While a possible cause for usual ERR_CONTENT_DECODING_FAILED error is a server-side content-encoding issue, in this specific case, we believe this could potentially be related to the CEF browser caching. Please see the analysis section below for the reasons we believe so.
Application Setup
When we initialize CEF settings, we set MultiThreadedMessageLoop setting to true and set CachePath property to a location under %localappdata% on windows 10 machine. When the container app starts, it creates three CEF web browser controls and launches web apps in them. All three apps load concurrently. After that, more CEF web browsers are created as the user visits more apps. The user also reloads some of these apps over time. All the web apps are internal apps sharing the same domain but physically hosted on different web servers.

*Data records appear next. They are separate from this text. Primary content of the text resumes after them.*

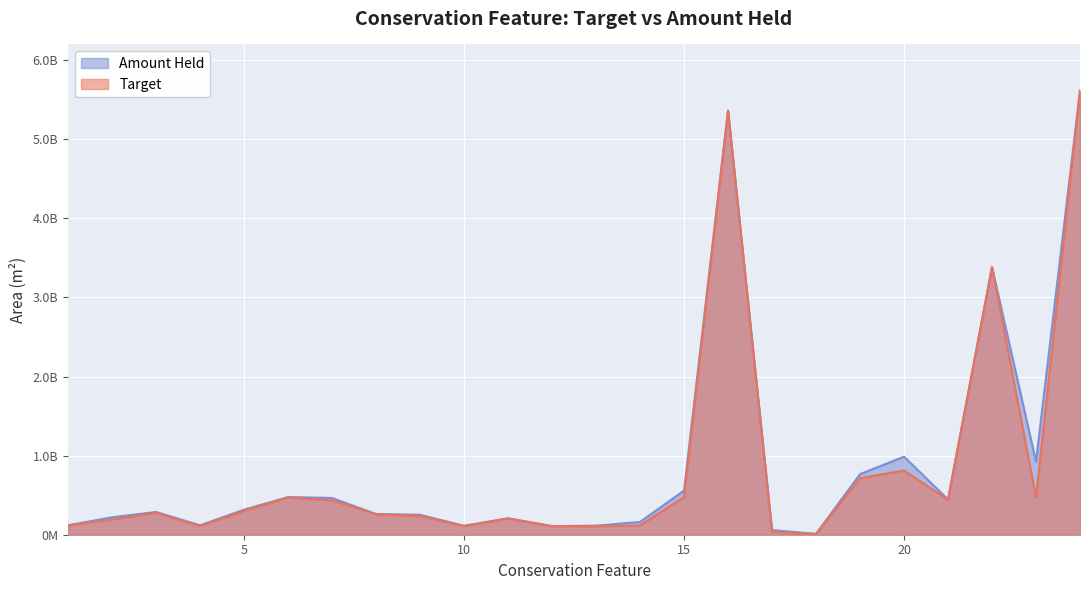

Rank the series at 7 from lowest to highest value.

Target, Amount Held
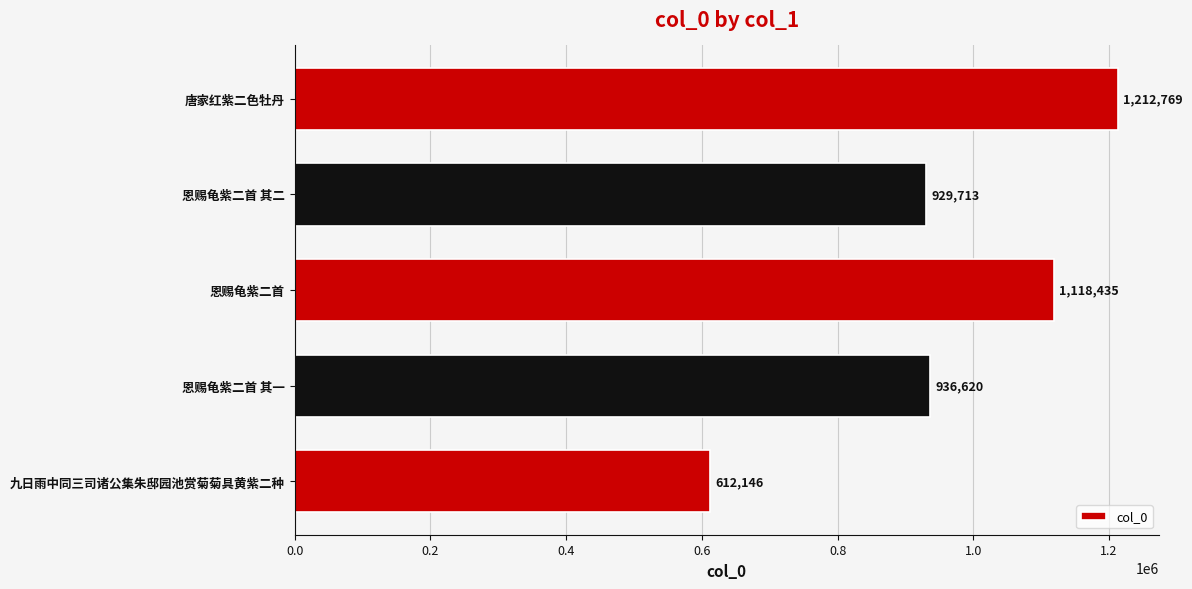

What is the minimum value shown in the chart?

612146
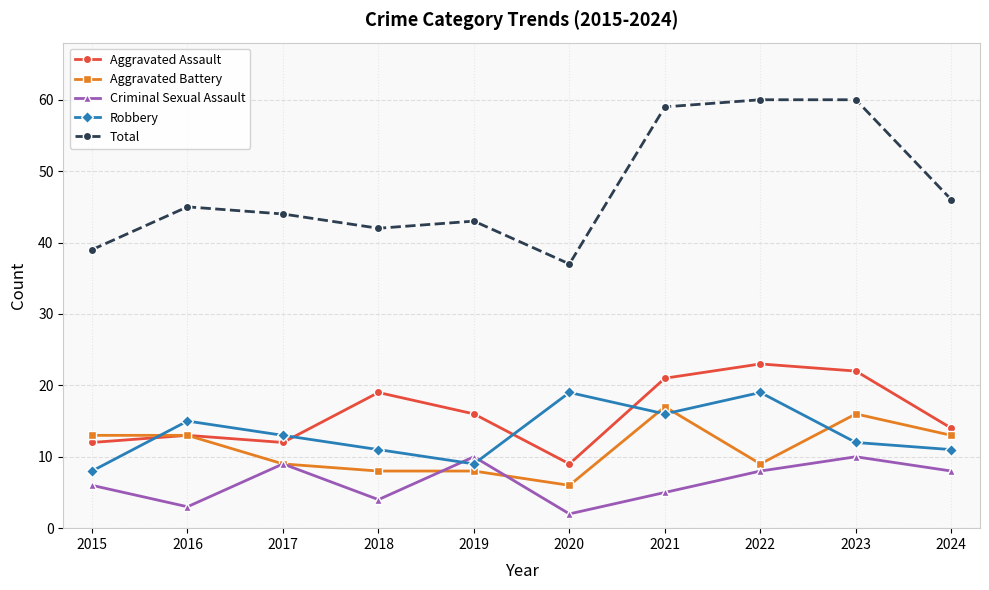

Which series has the widest spread of values?

Total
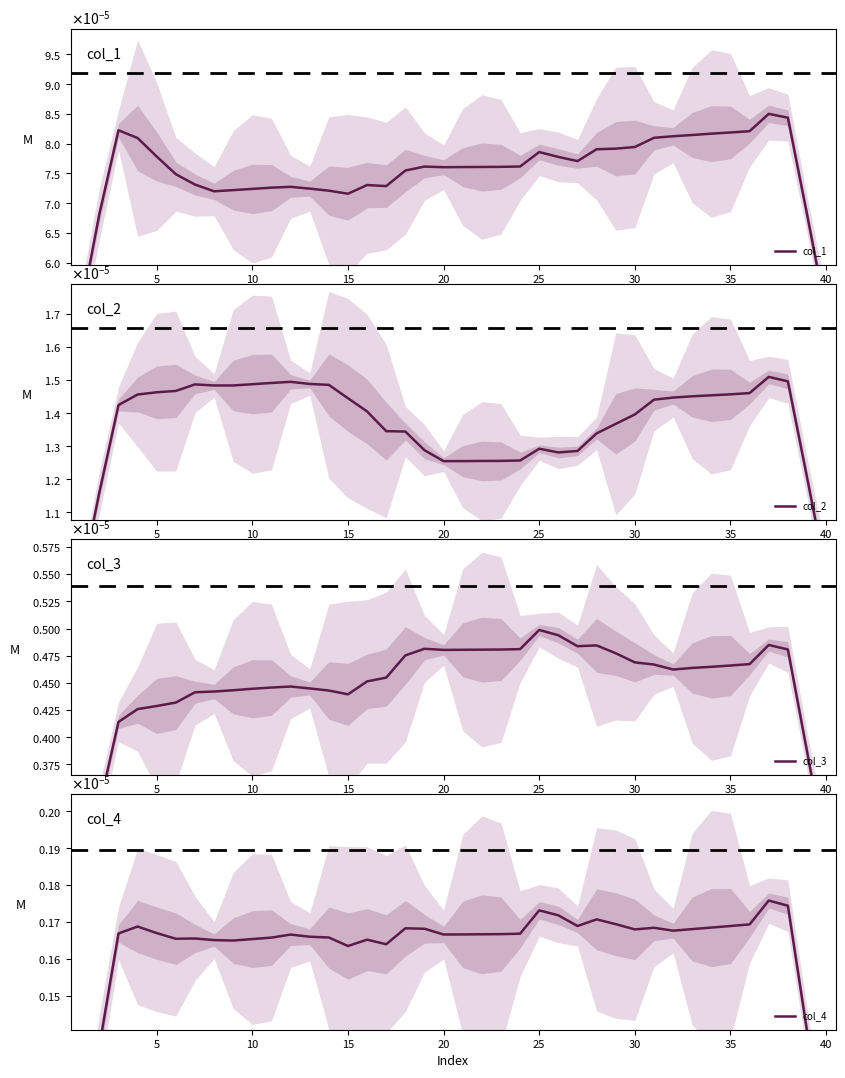

Which series has the largest range (max minus min)?

col_1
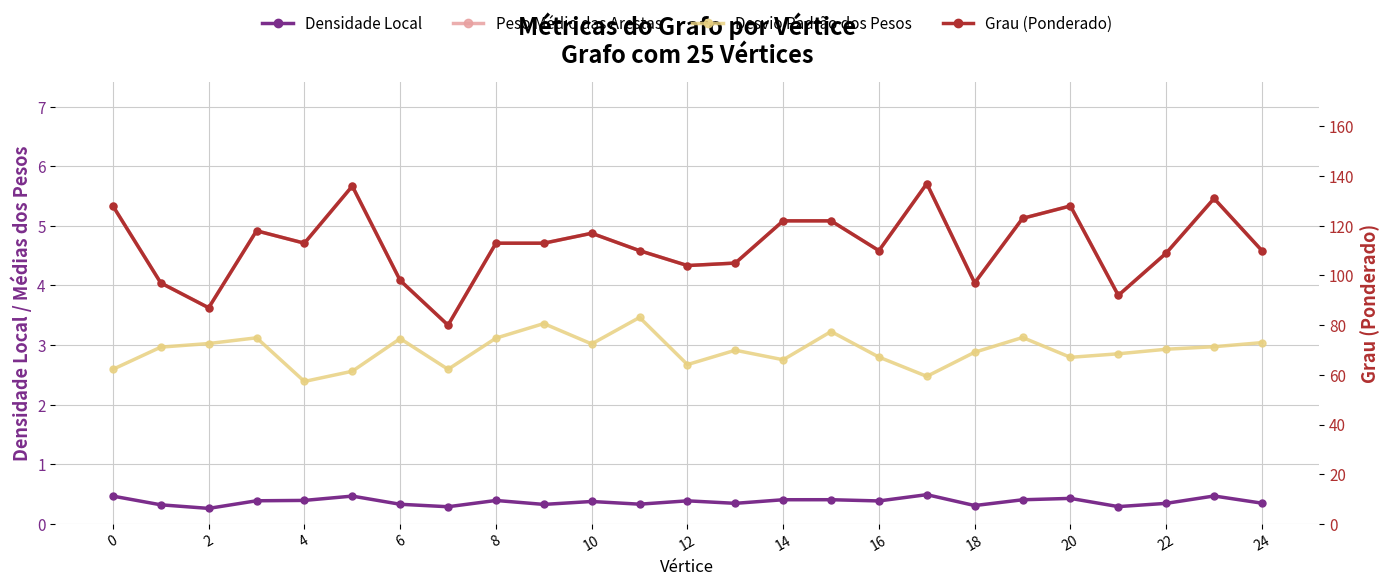

At which category is the sum across all series the highest?

17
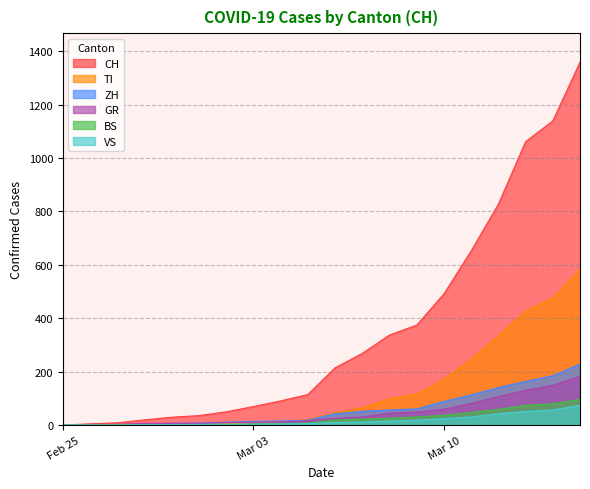

What are all the series names shown in the legend?

CH, TI, ZH, GR, BS, VS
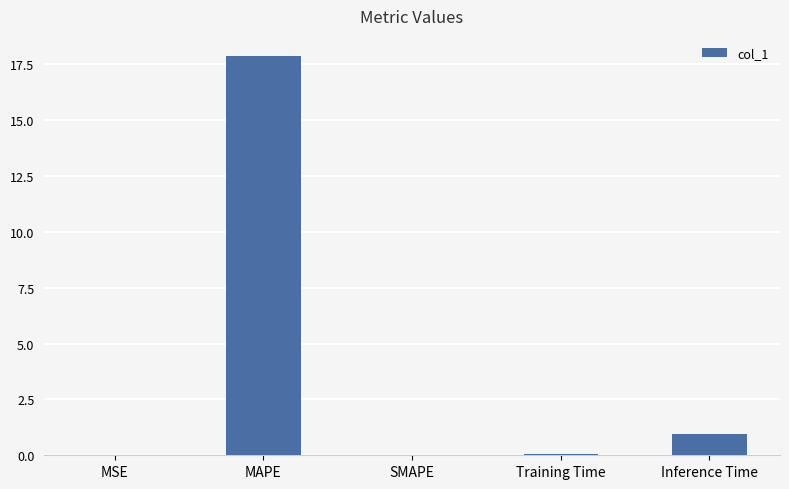

What is the change in value from MAPE to SMAPE?

-17.9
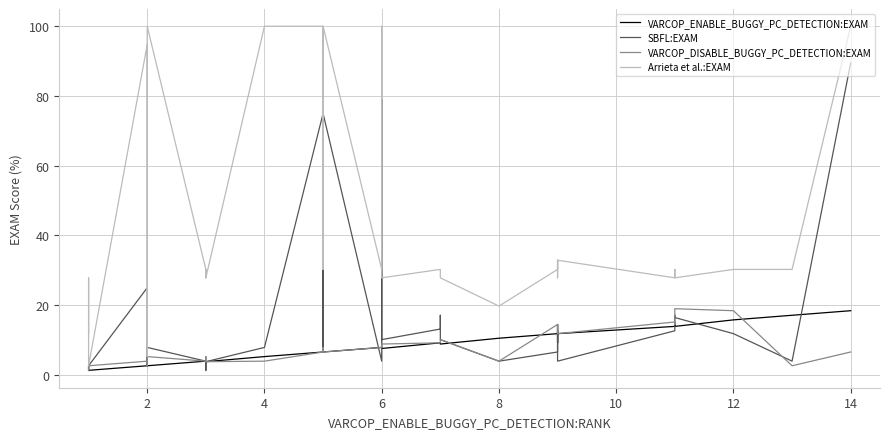

Reading left to right, what are all the values shown in this chart?

VARCOP_ENABLE_BUGGY_PC_DETECTION:EXAM: 1.3	1.3	1.3	1.3	1.3	2.6	2.6	2.6	2.6	2.6	2.6	4.0	4.0	4.0	3.8	4.0	3.8	5.3	6.6	6.6	6.6	7.9	7.9	7.6	9.2	9.2	8.9	10.5	11.8	11.8	11.8	11.4	11.8	13.9	14.5	13.9	15.8	17.1	18.4	18.4
SBFL:EXAM: 2.6	1.3	2.6	2.6	2.6	25.0	2.6	2.6	4.0	2.6	7.9	4.0	1.3	4.0	3.8	4.0	3.8	7.9	75.0	7.9	75.0	4.0	79.0	10.1	13.2	17.1	10.1	4.0	6.6	14.5	9.2	12.7	4.0	12.7	17.1	16.5	11.8	4.0	89.5	89.5
VARCOP_DISABLE_BUGGY_PC_DETECTION:EXAM: 2.6	1.3	2.6	2.6	2.6	4.0	2.6	2.6	2.6	2.6	5.3	4.0	5.3	4.0	3.8	4.0	3.8	4.0	6.6	7.9	6.6	7.9	7.9	8.9	9.2	9.2	10.1	4.0	14.5	11.8	14.5	12.7	11.8	15.2	14.5	19.0	18.4	2.6	6.6	6.6
Arrieta et al.:EXAM: 11.8	27.9	2.6	2.6	2.6	94.7	5.3	30.3	30.3	100.0	100.0	30.3	30.3	30.3	27.9	30.3	27.9	100.0	100.0	30.3	100.0	30.3	100.0	27.9	30.3	30.3	27.9	19.7	30.3	32.9	30.3	27.9	32.9	27.9	30.3	27.9	30.3	30.3	100.0	100.0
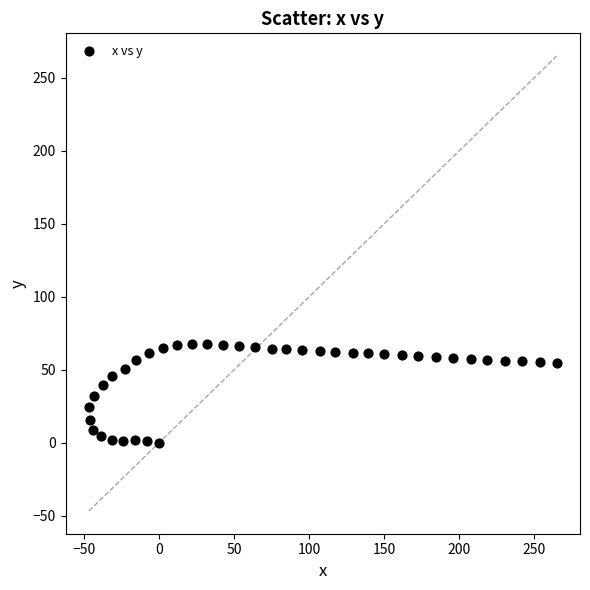

What is the range of X values (max minus min)?

311.7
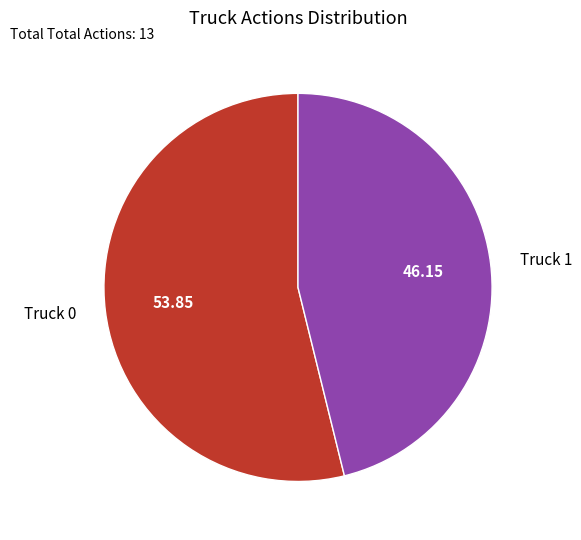

Rank the categories by value from lowest to highest.

Truck 1, Truck 0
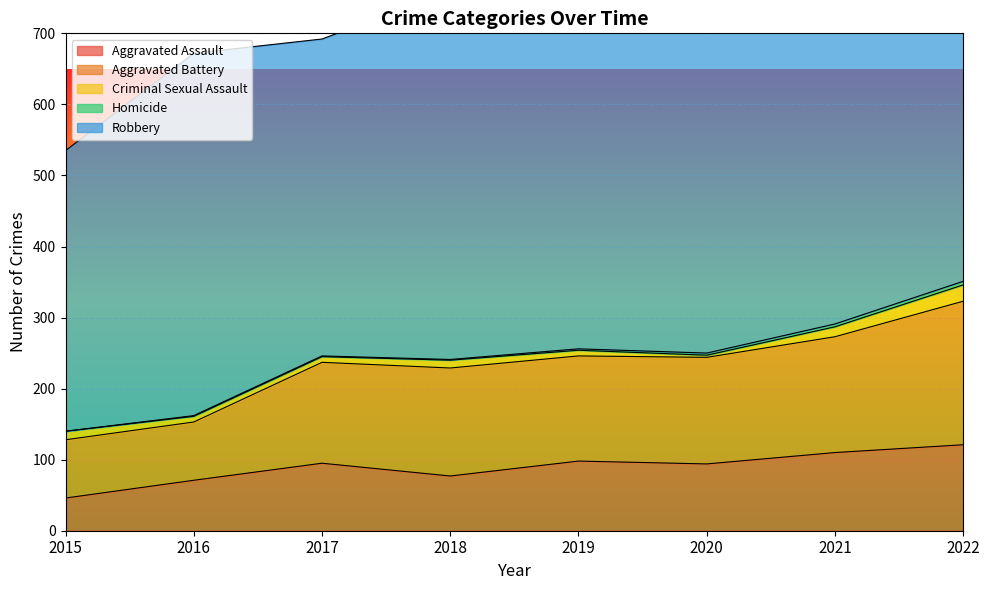

Which series changed the most between 2015 and 2017?

Aggravated Battery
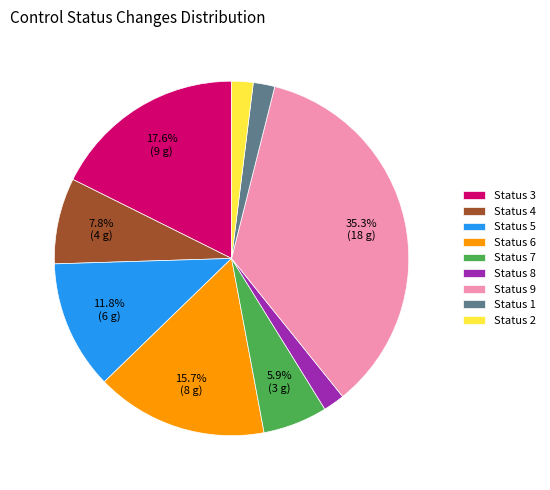

Approximately how many times larger is the value at Status 4 compared to Status 5?

0.7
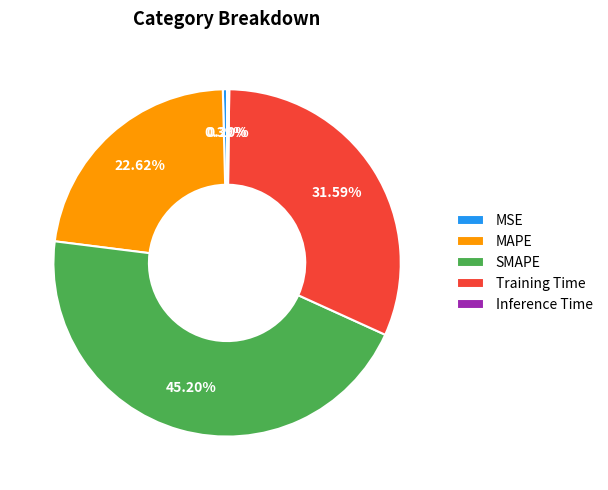

Which category has the biggest portion of the pie?

SMAPE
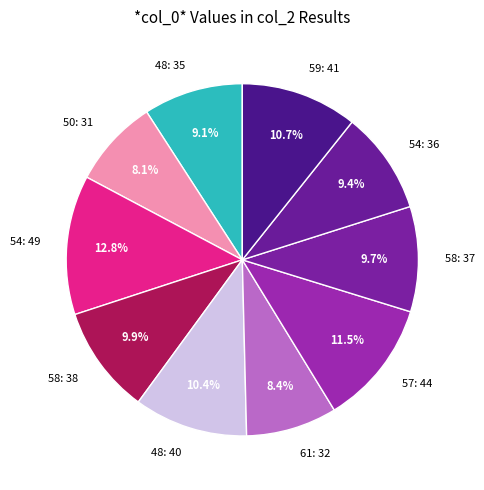

Which category has the biggest portion of the pie?

54: 49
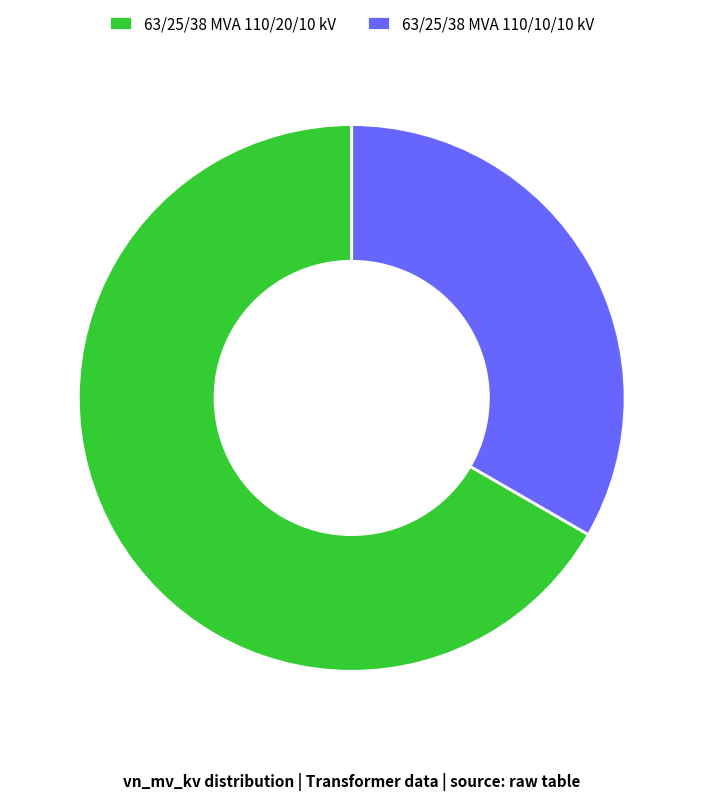

Is the sum of 63/25/38 MVA 110/10/10 kV and 63/25/38 MVA 110/20/10 kV greater than half?

Yes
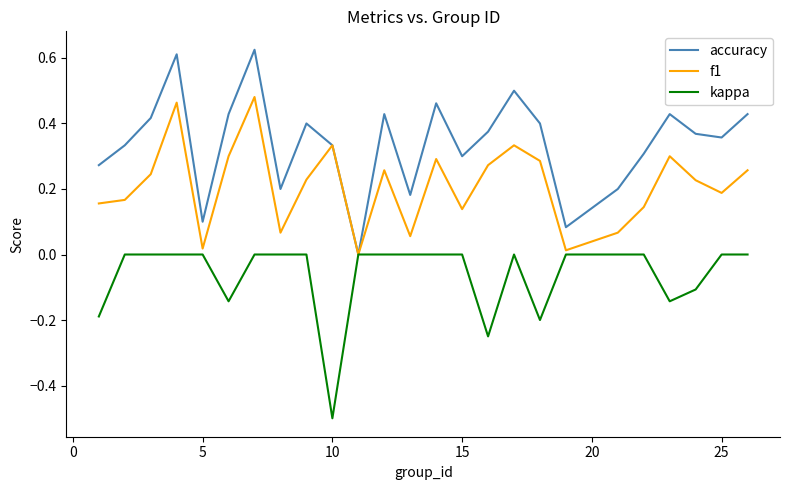

Which series has the largest range (max minus min)?

accuracy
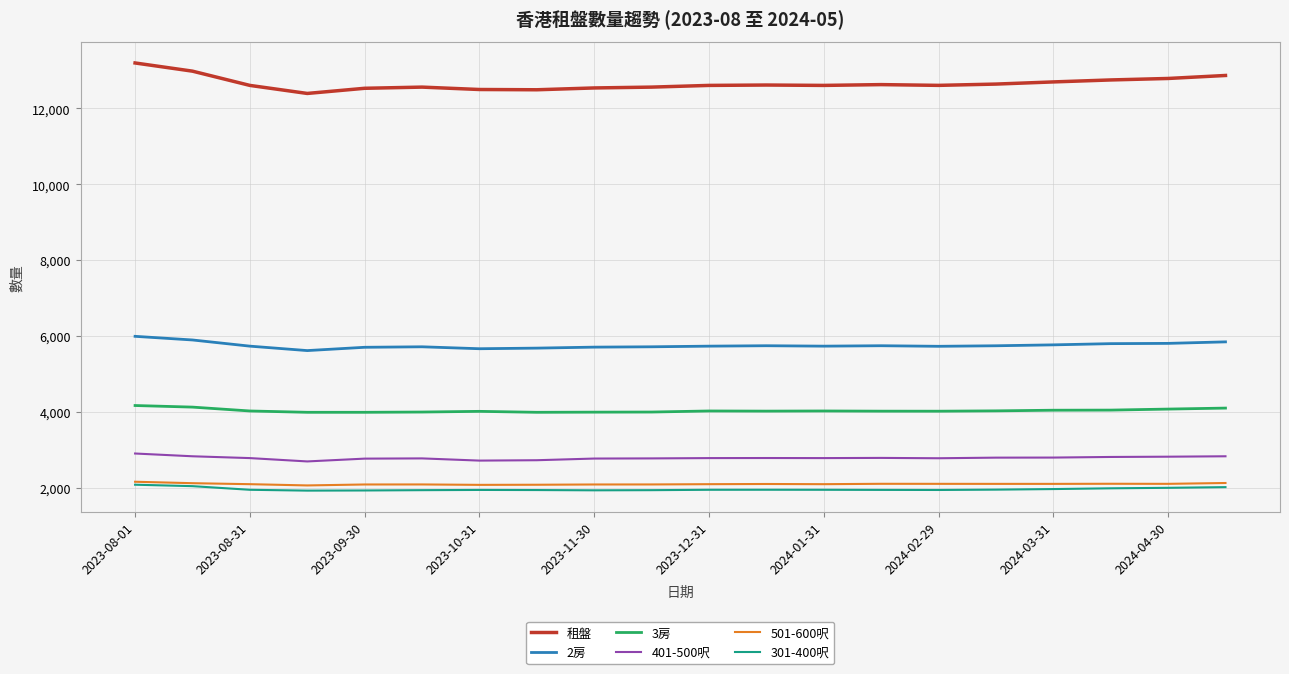

True or false: 2房 has more than 1 interior local peaks.

True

The JavaScript resource files in question usually have caching policy set to allow them to be cached for a week.
CEFSharp version - 79.1.360.0
CEF version - r79.1.36+g90301bd+chromium-79.0.3945.130
Chromium version - 79.0.3945.130
Our Analysis so far
- 1. We checked the web-server logs for the failing JavaScript resources. We observed that in most cases, the server requests for those resource files (by the impacted user) were made a few days ago. The users are usually able to use the application well for some days before they sporadically start getting this error.
- 2. We checked the network logs (*.HAR file). We see that for the failing JavaScript resource, _transferSize is 0 (which seems to indicate that response was served from the cache as indicated here and here)
- 3. When the error occurs, it gets resolved when we reload the app after either clearing the cache or disabling the cache from the network tab.
- 4. We tried artificially simulating this error. We used Fiddler's autoresponder feature to deliberately respond with a bad server response (the content was 'gzip' encoded however we changed Content-Encoding header to indicate 'br'). We could simulate the ERR_CONTENT_DECODING_FAILED error. In network logs, we could see that _tranferSize was a non-zero value. We also observed that chrome did not cache the bad response (when we turned off the auto-responder, it again made a fresh server request). This test indicates that when the original JavaScript response was cached by the browser, it must have been a correctly encoded response, or else the browser would not have cached it.
All of the above points lead us to believe that, JavaScript resource files were downloaded (with correct encoding) and cached in CEF cache. The user was also able to use the apps for some time. After that, however, in certain scenarios, some of these files potentially got corrupted in CEF cache, leading to the content decoding error.
We tried using CEF response filter mechanism as explained here to capture the bad response when content decoding error occurs. Unfortunately, we observed that dataIn stream which gets passed to filter function is null when the response fails with this error.
Summary and Questions
This is a sporadic issue which our users are facing. We haven't found a way to deterministically recreate this problem. However based on our analysis so far, we believe some JavaScript files may be getting corrupted in CEF cache over time. We are not sure if the fact that we host several CEF web browsers and load them concurrently could be playing some role in causing this issue.
Has anyone else observed/reported a similar issue? Do you have any idea if we are missing or overlooking something here or going in the wrong direction? Any pointers will be greatly appreciated.